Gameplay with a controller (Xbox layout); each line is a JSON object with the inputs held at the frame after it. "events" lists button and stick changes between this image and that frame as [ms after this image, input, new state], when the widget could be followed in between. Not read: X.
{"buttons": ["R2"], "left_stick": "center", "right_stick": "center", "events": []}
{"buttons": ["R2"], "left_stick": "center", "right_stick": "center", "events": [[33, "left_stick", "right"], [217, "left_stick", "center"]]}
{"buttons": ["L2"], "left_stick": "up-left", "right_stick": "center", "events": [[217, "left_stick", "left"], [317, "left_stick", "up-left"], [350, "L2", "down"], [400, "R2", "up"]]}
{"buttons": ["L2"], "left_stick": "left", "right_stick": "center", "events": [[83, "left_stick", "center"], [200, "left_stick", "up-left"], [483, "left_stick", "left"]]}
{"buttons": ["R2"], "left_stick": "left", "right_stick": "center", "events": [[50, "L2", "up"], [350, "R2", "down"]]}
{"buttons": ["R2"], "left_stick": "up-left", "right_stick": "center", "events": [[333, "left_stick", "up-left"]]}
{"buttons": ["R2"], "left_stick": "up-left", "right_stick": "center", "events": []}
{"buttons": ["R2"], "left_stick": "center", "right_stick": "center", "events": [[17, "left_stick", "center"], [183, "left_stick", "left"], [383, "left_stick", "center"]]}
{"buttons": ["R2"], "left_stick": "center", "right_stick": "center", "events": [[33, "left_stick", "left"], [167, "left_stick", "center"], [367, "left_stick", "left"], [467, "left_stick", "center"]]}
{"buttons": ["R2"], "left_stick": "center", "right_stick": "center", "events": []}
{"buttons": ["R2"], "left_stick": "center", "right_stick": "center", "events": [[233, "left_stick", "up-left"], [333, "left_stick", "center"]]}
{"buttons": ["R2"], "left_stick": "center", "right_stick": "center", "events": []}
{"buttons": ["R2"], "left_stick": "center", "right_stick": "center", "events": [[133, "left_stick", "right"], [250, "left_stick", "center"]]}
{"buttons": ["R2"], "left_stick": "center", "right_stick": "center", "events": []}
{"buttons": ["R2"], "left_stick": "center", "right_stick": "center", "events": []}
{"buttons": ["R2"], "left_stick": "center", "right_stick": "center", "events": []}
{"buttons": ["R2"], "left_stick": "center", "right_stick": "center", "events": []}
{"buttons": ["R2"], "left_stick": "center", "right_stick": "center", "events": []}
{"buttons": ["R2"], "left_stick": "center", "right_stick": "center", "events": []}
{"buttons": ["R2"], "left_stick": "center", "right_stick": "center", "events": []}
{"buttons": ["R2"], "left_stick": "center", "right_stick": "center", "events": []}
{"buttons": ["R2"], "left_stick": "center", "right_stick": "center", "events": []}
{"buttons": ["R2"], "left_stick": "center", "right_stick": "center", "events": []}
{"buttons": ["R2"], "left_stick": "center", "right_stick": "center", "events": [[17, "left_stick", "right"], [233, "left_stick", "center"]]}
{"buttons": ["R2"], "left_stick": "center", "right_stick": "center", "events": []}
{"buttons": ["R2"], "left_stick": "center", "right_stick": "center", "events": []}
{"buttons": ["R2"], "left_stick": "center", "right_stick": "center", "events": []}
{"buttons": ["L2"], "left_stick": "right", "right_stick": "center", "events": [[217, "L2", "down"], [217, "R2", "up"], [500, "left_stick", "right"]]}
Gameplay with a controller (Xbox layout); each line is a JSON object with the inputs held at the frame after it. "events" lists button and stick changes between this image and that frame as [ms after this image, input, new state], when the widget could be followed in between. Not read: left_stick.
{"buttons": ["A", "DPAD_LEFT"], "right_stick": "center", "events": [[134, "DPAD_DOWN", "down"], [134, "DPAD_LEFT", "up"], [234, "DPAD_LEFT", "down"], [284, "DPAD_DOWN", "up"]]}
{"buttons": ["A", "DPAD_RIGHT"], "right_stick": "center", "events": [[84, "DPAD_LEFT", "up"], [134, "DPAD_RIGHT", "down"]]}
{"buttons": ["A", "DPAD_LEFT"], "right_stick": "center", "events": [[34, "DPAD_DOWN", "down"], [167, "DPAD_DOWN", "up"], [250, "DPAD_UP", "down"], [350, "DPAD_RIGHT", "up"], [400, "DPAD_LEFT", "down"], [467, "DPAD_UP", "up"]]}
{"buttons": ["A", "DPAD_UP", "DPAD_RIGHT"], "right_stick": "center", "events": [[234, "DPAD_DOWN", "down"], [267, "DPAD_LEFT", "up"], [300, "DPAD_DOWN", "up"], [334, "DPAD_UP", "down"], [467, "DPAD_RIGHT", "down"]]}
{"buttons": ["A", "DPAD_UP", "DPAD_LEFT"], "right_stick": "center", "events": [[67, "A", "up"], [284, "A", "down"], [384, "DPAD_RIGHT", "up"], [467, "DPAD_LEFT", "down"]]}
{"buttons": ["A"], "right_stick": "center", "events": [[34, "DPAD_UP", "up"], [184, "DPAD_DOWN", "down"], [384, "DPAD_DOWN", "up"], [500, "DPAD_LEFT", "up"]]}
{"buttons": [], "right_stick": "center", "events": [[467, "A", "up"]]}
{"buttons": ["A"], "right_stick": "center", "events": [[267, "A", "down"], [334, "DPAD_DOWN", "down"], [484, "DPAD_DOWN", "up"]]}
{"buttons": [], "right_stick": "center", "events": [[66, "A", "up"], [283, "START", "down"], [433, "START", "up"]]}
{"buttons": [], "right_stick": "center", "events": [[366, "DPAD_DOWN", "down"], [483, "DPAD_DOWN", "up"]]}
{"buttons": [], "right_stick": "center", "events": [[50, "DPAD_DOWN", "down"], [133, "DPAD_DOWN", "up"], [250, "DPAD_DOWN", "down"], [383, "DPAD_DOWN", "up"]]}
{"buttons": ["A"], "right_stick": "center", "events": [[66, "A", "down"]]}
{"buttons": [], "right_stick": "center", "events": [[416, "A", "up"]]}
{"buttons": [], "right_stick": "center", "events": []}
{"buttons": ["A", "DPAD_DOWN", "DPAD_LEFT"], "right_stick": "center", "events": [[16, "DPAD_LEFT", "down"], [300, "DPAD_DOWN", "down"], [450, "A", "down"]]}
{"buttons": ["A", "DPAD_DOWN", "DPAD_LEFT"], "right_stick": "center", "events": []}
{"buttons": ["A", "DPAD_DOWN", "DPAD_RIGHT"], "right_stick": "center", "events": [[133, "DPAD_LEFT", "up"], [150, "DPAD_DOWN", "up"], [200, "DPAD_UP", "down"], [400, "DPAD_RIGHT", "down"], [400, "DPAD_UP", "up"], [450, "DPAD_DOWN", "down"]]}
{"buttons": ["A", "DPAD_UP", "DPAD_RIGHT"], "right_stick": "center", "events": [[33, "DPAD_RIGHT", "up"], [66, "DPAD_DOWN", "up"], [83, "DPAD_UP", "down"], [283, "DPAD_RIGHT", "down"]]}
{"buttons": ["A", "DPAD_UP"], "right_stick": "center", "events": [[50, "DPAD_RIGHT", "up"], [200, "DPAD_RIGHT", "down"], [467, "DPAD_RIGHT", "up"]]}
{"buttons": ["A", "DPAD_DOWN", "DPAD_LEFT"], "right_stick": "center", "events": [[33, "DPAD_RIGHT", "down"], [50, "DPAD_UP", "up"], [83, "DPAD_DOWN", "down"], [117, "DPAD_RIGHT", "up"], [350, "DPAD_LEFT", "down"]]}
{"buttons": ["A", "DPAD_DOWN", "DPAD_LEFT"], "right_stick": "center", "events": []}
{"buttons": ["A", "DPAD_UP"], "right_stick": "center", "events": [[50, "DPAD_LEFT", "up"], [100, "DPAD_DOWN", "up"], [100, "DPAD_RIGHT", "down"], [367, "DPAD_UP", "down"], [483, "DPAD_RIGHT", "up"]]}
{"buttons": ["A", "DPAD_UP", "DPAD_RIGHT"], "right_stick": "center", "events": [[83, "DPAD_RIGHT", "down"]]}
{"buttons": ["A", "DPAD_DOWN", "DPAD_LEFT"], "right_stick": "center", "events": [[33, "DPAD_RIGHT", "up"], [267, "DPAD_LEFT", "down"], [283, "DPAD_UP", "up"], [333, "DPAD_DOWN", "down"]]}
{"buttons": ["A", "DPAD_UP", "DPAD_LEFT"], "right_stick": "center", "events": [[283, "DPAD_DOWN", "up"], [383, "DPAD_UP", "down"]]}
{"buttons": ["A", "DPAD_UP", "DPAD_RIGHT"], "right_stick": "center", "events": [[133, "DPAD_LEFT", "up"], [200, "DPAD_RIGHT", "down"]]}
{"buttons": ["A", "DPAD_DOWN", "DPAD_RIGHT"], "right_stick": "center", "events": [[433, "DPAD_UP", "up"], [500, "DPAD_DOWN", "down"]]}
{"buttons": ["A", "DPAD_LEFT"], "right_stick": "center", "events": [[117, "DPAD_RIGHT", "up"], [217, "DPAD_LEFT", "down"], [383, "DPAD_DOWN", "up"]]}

What you have to do
Scan the material above for the string "followed", returning each line that contains it.

Task result
Gameplay with a controller (Xbox layout); each line is a JSON object with the inputs held at the frame after it. "events" lists button and stick changes between this image and that frame as [ms after this image, input, new state], when the widget could be followed in between. Not read: X.
Gameplay with a controller (Xbox layout); each line is a JSON object with the inputs held at the frame after it. "events" lists button and stick changes between this image and that frame as [ms after this image, input, new state], when the widget could be followed in between. Not read: left_stick.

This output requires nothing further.